Catherine Robbins’ bold and evocative oil paintings of Hawaiʻi’s volcanoes and plants reflect her view of a multidimensional and interconnected world. Her work is collected internationally and is represented by several galleries on Hawaiʻi Island. Robbins’ paintings have been exhibited in juried shows since 1999.
A self-taught artist, Robbins describes the pathway to the creation of her unique work:
“Exploring the natural world, from mountaintops to coastal lava flows, taught me early in life to listen to the greater forces and my deepest inner voice. Before painting, I quiet my mind and let go of all that’s familiar: expectations, plans, thoughts, feelings. Unencumbered, I sense my subject as I paint, and a deeper knowing guides me. Mountains were my first teachers, and now meditation, qigong practice and being in the great outdoors are my guides.”
Before applying the first brushstroke to a blank canvas, Robbins spends many quiet hours with her subjects. She works mostly with oils, applying numerous light layers of paint that she blends directly on the canvas.
Artist Diane McGregor in Santa Fe, New Mexico observes that “Catherine’s work conveys both the spiritual and the physical presence of the Hawaiian landscape. Her use of color and light is wholly original. . . . To me, she is the Georgia O’Keeffe of Hawaiʻi.”

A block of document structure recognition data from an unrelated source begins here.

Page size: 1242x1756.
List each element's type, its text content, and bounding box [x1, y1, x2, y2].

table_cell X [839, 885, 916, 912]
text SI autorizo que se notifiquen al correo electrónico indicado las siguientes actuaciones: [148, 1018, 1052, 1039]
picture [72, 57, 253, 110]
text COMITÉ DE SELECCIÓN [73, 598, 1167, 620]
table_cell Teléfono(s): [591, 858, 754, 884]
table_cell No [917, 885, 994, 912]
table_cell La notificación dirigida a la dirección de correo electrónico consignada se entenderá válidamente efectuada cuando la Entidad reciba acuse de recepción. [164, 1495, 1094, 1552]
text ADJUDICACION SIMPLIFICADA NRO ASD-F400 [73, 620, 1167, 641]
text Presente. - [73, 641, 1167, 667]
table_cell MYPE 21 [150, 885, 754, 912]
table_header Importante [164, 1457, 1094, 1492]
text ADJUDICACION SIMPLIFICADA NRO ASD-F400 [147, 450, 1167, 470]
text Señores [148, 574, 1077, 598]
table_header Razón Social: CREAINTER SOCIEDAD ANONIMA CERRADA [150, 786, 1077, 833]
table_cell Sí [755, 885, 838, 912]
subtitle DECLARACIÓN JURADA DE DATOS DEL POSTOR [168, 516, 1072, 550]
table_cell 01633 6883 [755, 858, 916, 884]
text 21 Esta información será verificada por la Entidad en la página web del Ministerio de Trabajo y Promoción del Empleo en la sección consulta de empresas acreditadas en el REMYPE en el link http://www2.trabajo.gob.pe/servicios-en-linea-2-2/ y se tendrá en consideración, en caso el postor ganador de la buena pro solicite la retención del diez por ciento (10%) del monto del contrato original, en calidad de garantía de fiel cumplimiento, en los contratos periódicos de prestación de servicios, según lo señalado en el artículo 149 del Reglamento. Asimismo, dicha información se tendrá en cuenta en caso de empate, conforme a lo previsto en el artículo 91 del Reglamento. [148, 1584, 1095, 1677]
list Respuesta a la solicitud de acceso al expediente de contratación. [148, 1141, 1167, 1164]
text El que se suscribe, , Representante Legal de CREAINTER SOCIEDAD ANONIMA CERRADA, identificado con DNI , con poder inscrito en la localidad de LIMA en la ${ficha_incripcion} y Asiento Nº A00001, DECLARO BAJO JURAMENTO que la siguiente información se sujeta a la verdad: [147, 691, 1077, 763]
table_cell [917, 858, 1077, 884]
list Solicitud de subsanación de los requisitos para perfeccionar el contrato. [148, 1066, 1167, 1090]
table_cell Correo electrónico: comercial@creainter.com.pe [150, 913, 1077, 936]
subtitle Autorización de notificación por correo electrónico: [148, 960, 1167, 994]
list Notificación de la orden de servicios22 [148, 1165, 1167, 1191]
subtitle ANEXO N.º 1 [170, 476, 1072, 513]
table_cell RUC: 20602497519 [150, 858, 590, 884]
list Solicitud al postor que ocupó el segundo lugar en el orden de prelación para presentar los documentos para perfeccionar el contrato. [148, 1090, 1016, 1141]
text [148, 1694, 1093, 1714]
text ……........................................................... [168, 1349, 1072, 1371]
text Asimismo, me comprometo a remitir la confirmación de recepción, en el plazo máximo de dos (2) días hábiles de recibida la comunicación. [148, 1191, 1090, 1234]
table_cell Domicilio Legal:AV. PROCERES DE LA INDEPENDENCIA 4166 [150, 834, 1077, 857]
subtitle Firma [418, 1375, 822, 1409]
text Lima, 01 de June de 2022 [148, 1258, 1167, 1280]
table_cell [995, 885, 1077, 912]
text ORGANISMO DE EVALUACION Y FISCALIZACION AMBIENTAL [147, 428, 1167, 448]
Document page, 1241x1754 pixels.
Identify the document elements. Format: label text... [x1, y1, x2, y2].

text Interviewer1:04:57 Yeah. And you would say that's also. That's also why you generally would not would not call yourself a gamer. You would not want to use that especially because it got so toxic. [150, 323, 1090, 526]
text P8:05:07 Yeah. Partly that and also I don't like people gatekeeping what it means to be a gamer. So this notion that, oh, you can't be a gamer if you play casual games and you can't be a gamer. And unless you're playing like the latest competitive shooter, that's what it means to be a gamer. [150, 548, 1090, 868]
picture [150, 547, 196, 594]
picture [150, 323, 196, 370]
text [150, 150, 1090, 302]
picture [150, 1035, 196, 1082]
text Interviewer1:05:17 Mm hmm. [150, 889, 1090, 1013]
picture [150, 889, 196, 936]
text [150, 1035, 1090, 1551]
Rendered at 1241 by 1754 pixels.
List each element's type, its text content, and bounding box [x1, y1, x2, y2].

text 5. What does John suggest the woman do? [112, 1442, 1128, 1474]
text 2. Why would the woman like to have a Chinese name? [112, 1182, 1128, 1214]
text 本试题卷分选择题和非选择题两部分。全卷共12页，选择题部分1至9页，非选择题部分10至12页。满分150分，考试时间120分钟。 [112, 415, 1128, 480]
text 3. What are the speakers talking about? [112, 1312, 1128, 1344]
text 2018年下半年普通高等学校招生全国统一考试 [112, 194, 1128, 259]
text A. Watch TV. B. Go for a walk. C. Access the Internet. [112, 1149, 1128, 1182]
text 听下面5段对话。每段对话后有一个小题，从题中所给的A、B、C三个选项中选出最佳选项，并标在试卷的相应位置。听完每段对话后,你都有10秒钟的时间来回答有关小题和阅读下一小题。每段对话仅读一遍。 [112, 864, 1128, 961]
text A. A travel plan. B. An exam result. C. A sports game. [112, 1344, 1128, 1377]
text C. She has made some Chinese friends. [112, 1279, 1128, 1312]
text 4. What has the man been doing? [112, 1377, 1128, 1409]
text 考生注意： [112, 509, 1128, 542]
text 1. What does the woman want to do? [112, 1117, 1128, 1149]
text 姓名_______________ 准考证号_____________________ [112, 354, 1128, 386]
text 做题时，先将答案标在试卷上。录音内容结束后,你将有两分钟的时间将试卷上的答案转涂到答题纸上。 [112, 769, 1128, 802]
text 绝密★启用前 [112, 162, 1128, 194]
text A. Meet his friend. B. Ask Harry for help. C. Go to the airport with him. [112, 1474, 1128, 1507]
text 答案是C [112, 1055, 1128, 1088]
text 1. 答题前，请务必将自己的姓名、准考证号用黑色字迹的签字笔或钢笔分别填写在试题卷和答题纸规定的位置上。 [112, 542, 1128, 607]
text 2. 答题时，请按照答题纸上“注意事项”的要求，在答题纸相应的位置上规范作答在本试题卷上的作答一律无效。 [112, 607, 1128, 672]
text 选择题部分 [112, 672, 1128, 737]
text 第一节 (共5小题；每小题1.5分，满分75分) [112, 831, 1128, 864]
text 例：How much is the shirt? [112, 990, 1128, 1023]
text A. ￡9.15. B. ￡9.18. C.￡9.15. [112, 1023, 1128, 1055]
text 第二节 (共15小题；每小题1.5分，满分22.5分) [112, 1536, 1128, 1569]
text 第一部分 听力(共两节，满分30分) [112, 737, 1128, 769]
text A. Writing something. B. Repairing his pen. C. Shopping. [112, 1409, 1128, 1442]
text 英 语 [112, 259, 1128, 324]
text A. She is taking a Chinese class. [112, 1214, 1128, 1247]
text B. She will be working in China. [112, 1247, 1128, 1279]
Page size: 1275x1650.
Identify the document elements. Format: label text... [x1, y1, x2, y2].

Robbins was raised in the fog-shrouded coastal mountains outside of San Francisco, but the verdant windward side of the island of Hawai‘i has been her home for over thirty years. She creates her vivid paintings in a rainforest studio a few miles below Kilauea’s erupting summit crater, with giant tree ferns and a cacophony of native birdsongs outside her window. She shares this forest home with her husband, novelist Tom Peek, and an orange cat called Gabes.